* **EXCERPTED DATA**
--------------------------------------------------
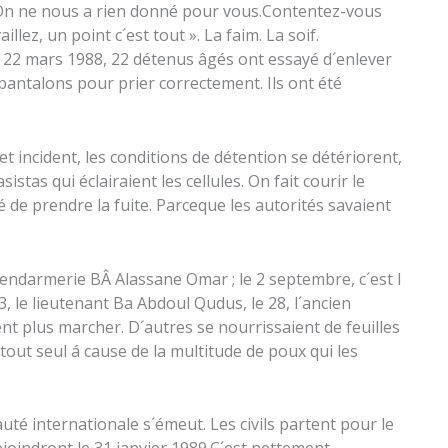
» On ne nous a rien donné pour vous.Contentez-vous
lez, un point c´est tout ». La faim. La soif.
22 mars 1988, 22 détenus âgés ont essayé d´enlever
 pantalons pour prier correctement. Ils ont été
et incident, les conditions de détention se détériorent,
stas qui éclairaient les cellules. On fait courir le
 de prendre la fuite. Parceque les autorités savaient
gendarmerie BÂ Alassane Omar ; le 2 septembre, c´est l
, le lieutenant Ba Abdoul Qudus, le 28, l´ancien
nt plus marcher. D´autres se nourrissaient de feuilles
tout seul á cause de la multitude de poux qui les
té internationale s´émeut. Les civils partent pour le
--------------------------------------------------
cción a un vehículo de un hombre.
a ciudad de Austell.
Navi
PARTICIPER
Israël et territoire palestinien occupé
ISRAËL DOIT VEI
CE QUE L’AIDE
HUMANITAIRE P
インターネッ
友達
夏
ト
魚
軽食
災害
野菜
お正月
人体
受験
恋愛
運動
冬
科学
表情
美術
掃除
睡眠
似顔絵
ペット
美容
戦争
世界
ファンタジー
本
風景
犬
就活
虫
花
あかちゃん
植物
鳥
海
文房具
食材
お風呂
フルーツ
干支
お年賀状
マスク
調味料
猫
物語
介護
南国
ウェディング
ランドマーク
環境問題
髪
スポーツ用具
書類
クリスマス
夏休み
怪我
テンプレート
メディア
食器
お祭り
--------------------------------------------------
Render the lines running from the one containing "donné pour vous.Contentez-vous" through the one containing "té internationale s´émeut." as a numbered list, omitting any blank lines.

1. » On ne nous a rien donné pour vous.Contentez-vous
2. lez, un point c´est tout ». La faim. La soif.
3. 22 mars 1988, 22 détenus âgés ont essayé d´enlever
4.  pantalons pour prier correctement. Ils ont été
5. et incident, les conditions de détention se détériorent,
6. stas qui éclairaient les cellules. On fait courir le
7.  de prendre la fuite. Parceque les autorités savaient
8. gendarmerie BÂ Alassane Omar ; le 2 septembre, c´est l
9. , le lieutenant Ba Abdoul Qudus, le 28, l´ancien
10. nt plus marcher. D´autres se nourrissaient de feuilles
11. tout seul á cause de la multitude de poux qui les
12. té internationale s´émeut. Les civils partent pour le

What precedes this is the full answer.